寻找这个问题的边界条件, 也就是递归终止条件, 不断减少字符的长度, 直到为空即可, 失败就是剩余的字符的子字符不在wordbank里面

问题来了1. 如何存储已经匹配的字符? 如何判断当前字符已经不能再被匹配了?

递归版

我的实现(错误版)

每次成功匹配后, 就分割字符串, 依次查询取结果的和运算结果, 当字符串是空为成功结果, 循环完了没有符合条件, 有一个分割后的子串不能满足情况的是失败结果

const canConstruct = (target, wordBank) => {
  if (target === '') return true

  for (const word of wordBank) {
    if (target.indexOf(word) !== -1) {
      return target
        .split(word, 2)
        .reduce(
          (pre, targetStr) => pre && canConstruct(targetStr, wordBank),
          true
        )
    }
  }
  return false
}

console.log(canConstruct('', ['cat']))
console.log(canConstruct('CatVsDog', ['Cat', 'Vs', 'Dog']))
console.log(canConstruct('CatVsDog', ['at', 'Vs', 'Dog']))
console.log(canConstruct('CatVsDog', ['Cat', 's', 'Do']))
console.log(canConstruct('CatVsDog', ['Cat', 'Dog', 'Vs']))
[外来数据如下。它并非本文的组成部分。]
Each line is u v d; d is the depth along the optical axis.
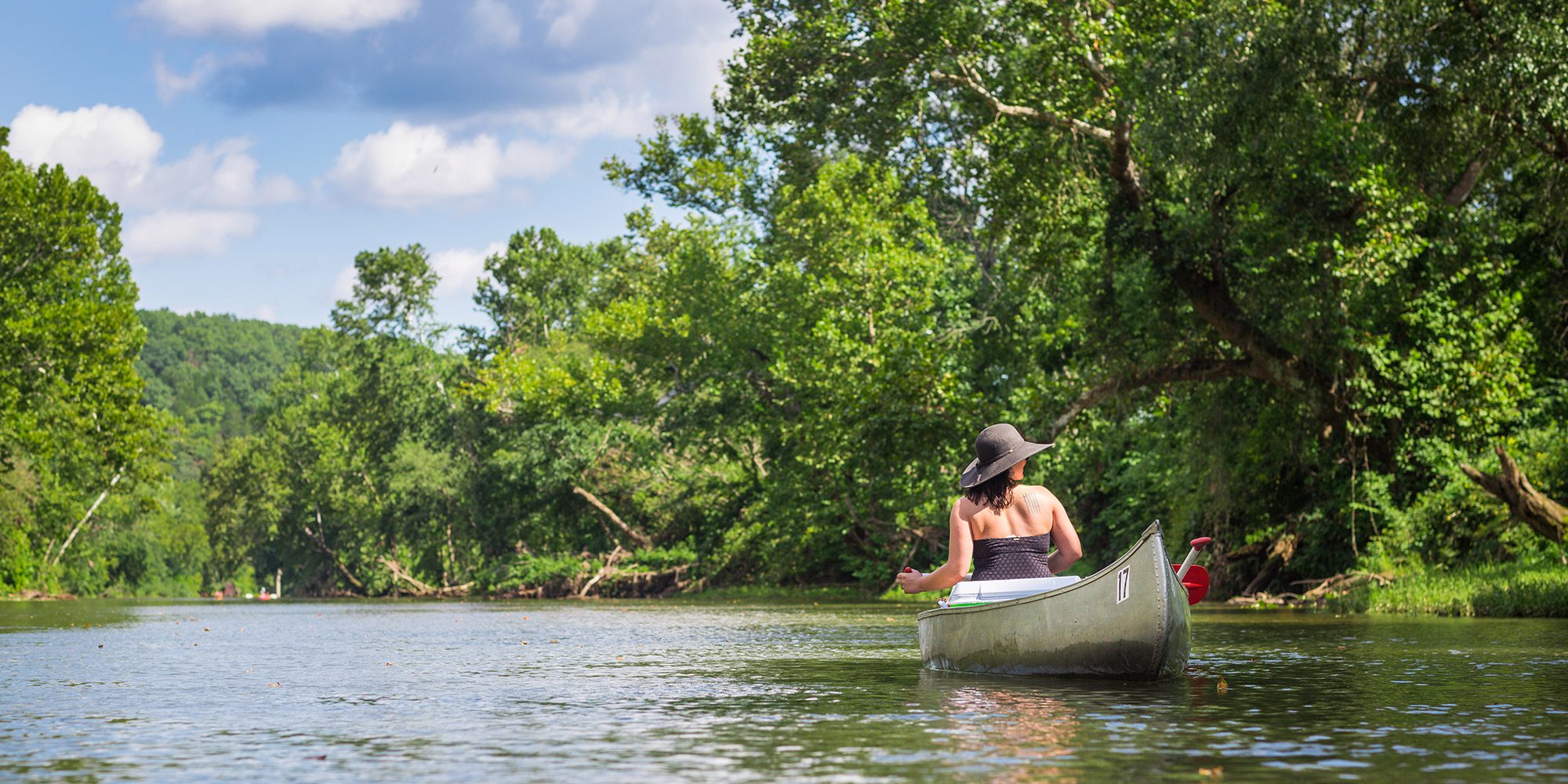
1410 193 19.64
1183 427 25.12
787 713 5.67
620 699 6.38
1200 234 21.00
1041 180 23.23
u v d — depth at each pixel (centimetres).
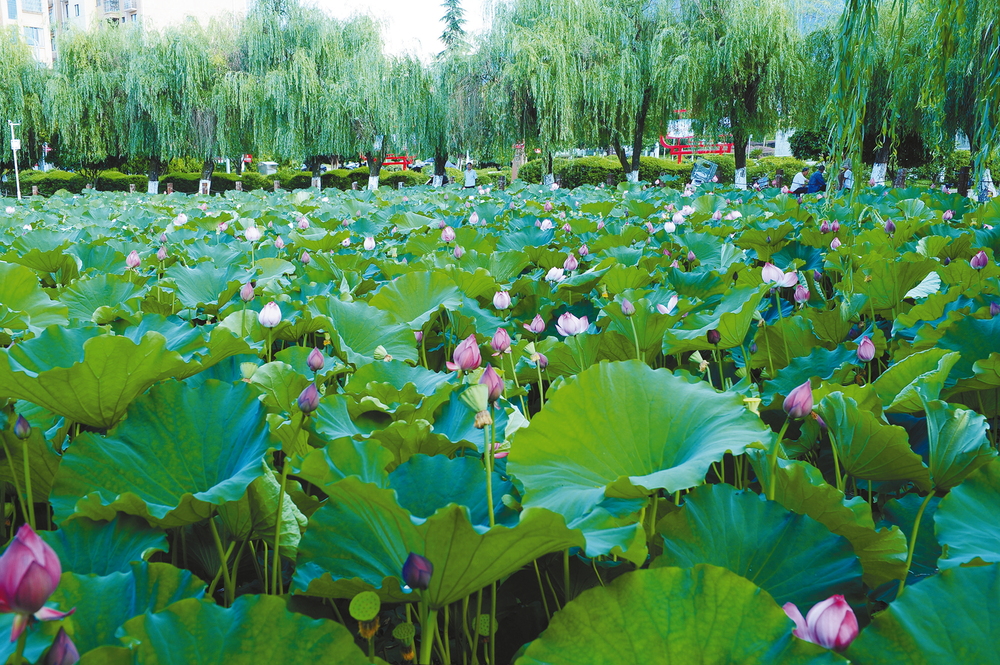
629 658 102
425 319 295
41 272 456
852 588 127
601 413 151
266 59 2570
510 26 2244
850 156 456
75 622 112
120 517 138
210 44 2609
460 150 2489
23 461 162
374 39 2706
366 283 393
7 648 100
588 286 391
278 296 316
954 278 365
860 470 166
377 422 193
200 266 400
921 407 181
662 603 104
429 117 2492
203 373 219
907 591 103
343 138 2564
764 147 4431
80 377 159
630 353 276
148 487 152
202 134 2522
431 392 214
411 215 751
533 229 592
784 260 491
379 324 282
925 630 99
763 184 2275
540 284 384
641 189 1407
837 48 445
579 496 134
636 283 359
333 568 128
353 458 133
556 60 2052
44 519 195
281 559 172
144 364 165
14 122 2531
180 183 3266
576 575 155
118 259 459
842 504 139
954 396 222
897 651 98
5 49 2541
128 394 172
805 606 127
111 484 149
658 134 2562
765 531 137
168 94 2480
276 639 100
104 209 926
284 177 3478
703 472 130
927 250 450
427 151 2578
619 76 2081
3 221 800
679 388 158
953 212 686
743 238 528
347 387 222
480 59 2291
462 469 144
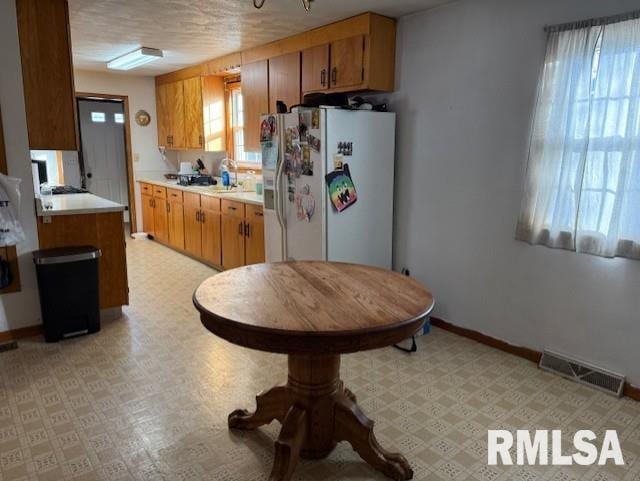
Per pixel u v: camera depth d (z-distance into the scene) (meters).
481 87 3.07
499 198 3.07
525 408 2.46
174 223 5.89
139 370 2.82
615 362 2.62
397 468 1.90
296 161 3.47
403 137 3.61
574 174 2.63
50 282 3.10
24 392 2.55
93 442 2.13
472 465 2.02
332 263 2.35
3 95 2.99
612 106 2.44
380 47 3.45
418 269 3.68
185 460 2.02
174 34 4.03
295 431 1.87
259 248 4.32
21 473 1.93
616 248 2.51
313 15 3.43
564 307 2.82
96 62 5.39
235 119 5.72
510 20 2.87
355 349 1.52
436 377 2.78
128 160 6.54
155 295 4.22
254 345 1.55
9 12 2.93
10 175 3.09
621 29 2.37
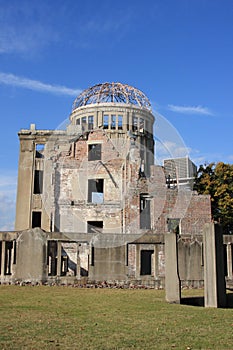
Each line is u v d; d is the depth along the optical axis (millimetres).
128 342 5750
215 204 28047
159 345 5602
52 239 16234
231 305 9922
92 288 15117
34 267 15984
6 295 11977
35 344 5555
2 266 16172
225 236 17047
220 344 5738
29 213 28375
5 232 16406
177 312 8703
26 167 29156
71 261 22141
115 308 9320
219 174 28594
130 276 15992
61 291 13492
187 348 5453
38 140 29594
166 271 10750
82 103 29172
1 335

仔细想一下, 这个有一个很大的问题, 就是程序匹配到第一个分割点后直接返回, 没有检查第二个分割点是否还能满足条件

console.log(canConstruct('CatVsDog', ['Cat', 'VsD', 'Vs', 'Dog']))// 本该为true, 输出false

所以作出这样的修改

const canConstruct = (target, wordBank) => {
  if (target === '') return true
  return wordBank.reduce((pre, word) => {
    if (target.indexOf(word) !== -1) {
      return (
        pre ||
        target
          .split(word, 2)
          .reduce(
            (pre, targetStr) => pre && canConstruct(targetStr, wordBank),
            true
          )
      )
    }
    return pre
  }, false)
}

console.log(canConstruct('', ['cat']))
console.log(canConstruct('CatVsDog', ['Cat', 'Vs', 'Dog']))
console.log(canConstruct('CatVsDog', ['at', 'Vs', 'Dog']))
console.log(canConstruct('CatVsDog', ['Cat', 's', 'Do']))
console.log(canConstruct('CatVsDog', ['Cat', 'VsD', 'Vs', 'Dog']))

这样就可以解决那个问题了, 但是这样又有一个不太好的地方就是, 不能见好就收, 找到pre是true的时候就可停下来了, 所以, 我们可以使用some来代替, some 在返回true的时候会停止循环, 类似的every将会在返回false的时候跳出循环.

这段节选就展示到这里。